● Text section
*** Block opens ***

European researchers achieve fusion energy record
Scientists and engineers working at the Joint European Torus (JET) have achieved a record performance for sustained fusion energy. It is the clearest demonstration of the potential for fusion energy to deliver safe and sustainable low-carbon energy in almost 25 years.
Researchers from the EUROfusion consortium – a team of 4,800 scientists, engineers, experts, students and staff from across Europe, including researchers from the Ruđer Bošković Institute – completed the fusion experimental campaign with the same fuel mixture to be used by future commercial fusion energy power plants.
This achievement on JET, the largest and most powerful operational tokamak in the world at the UK Atomic Energy Authority (UKAEA) site in Oxford, more than doubles the previous fusion energy record of 21.7 megajoules set there in 1997. It comes as part of a dedicated experimental campaign designed by EUROfusion to test over two decades’ worth of advances in fusion and optimally prepare for the start of the international ITER project. The record and the scientific data from these crucial experiments are a major boost for ITER, the larger and more advanced version of JET.
ITER is a fusion research project based in the south of France. Supported by seven members – China, the European Union, India, Japan, South Korea, Russia and the USA – ITER aims to demonstrate the scientific and technological feasibility of fusion energy.
“A sustained pulse of deuterium-tritium fusion at this power level – nearly industrial scale – delivers a resounding confirmation to all of those involved in the global fusion quest. For the ITER Project, the JET results are a strong confidence builder that we are on the right track as we move forward toward demonstrating full fusion power,” said Dr Bernard Bigot, Director General of ITER.

*** Block closes ***

Can you reproduce the whole text on the JET fusion energy record word for word? You won't need the data that follows.

● Given material
*** Block opens ***

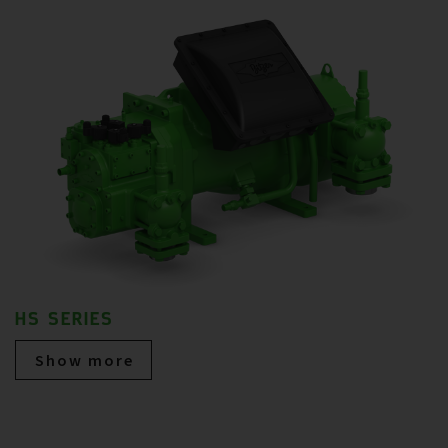
HS SERIES
Show more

*** Block closes ***

● Written solution
European researchers achieve fusion energy record
Scientists and engineers working at the Joint European Torus (JET) have achieved a record performance for sustained fusion energy. It is the clearest demonstration of the potential for fusion energy to deliver safe and sustainable low-carbon energy in almost 25 years.
Researchers from the EUROfusion consortium – a team of 4,800 scientists, engineers, experts, students and staff from across Europe, including researchers from the Ruđer Bošković Institute – completed the fusion experimental campaign with the same fuel mixture to be used by future commercial fusion energy power plants.
This achievement on JET, the largest and most powerful operational tokamak in the world at the UK Atomic Energy Authority (UKAEA) site in Oxford, more than doubles the previous fusion energy record of 21.7 megajoules set there in 1997. It comes as part of a dedicated experimental campaign designed by EUROfusion to test over two decades’ worth of advances in fusion and optimally prepare for the start of the international ITER project. The record and the scientific data from these crucial experiments are a major boost for ITER, the larger and more advanced version of JET.
ITER is a fusion research project based in the south of France. Supported by seven members – China, the European Union, India, Japan, South Korea, Russia and the USA – ITER aims to demonstrate the scientific and technological feasibility of fusion energy.
“A sustained pulse of deuterium-tritium fusion at this power level – nearly industrial scale – delivers a resounding confirmation to all of those involved in the global fusion quest. For the ITER Project, the JET results are a strong confidence builder that we are on the right track as we move forward toward demonstrating full fusion power,” said Dr Bernard Bigot, Director General of ITER.